Zo ontstaat langzaamaan, als in een natuurlijk proces, de ‘coven’: een groep mensen, veelal familie, die hun best doen de overgeleverde wijsheid en kundigheden te bewaren; die het kontakt met de natuur in stand te houden; en voor zover de omstandigheden dat toelaten hun medemens helpen. Tot in de 19e eeuw zijn covens uitsluitend familie-aangelegenheden geweest. De enige manier waarop iemand ooit over het bestaan van de wicca hoorde was òf in zo’n familie geboren te worden,òf met iemand te trouwen die tot zo’n familie behoorde.
In deze situatie is, hoe kan het ook anders, veel kennis verloren gegaan. Iedere familie had zo zijn eigen specialiteit of voorkeur. In de tijd dat de wicca als priester/sjamaan opereerde was dat al niet anders, maar toen was er tenminste nog de mogelijkheid om kennis en ervaringen uit te wisselen.

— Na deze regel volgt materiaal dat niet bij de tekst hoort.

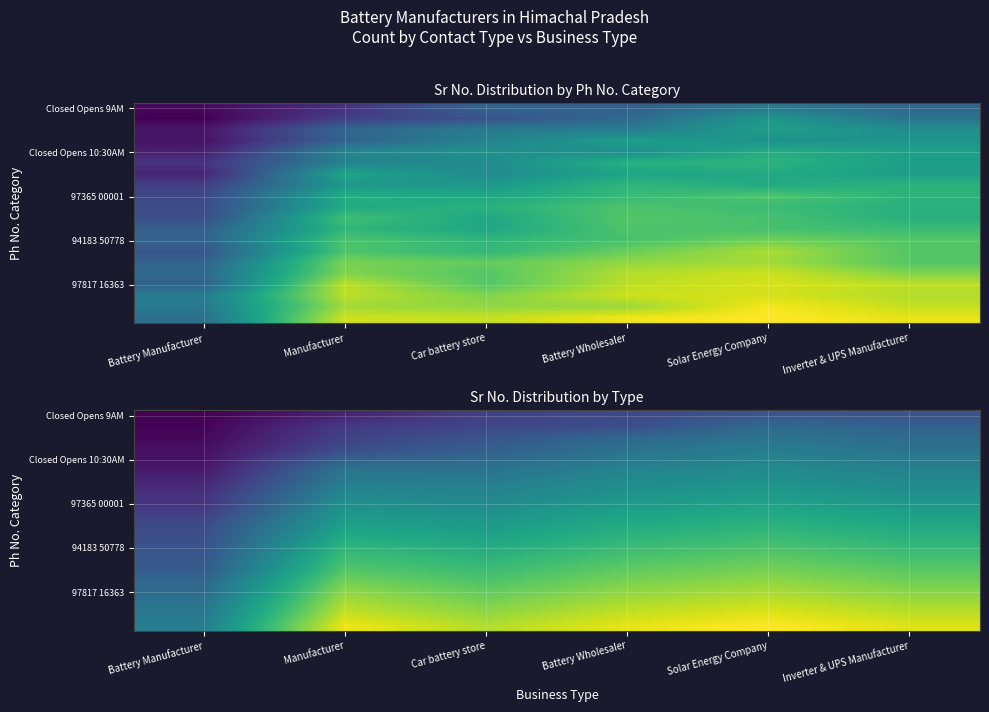

Read the Closed Opens 9AM value at Manufacturer.

9.6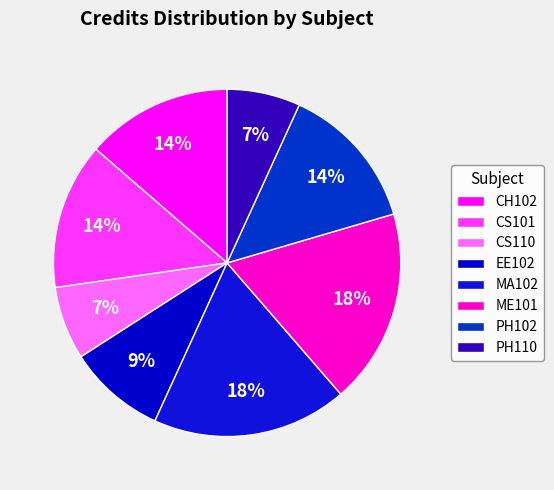

What is the ratio of the value at EE102 to the value at PH102?

0.7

Deze laatste mogelijkheid bestond niet meer: men wist niet meer van elkaar’s bestaan af! Aan de andere kant werd hierdoor de mogelijkheid geschapen voor beïnvloeding van buitenaf; en zo vinden we nu vele ideeën terug in de Craft, als inherent onderdeel, die van origine er niet in thuis hoorden. Daarover in een volgende aflevering meer.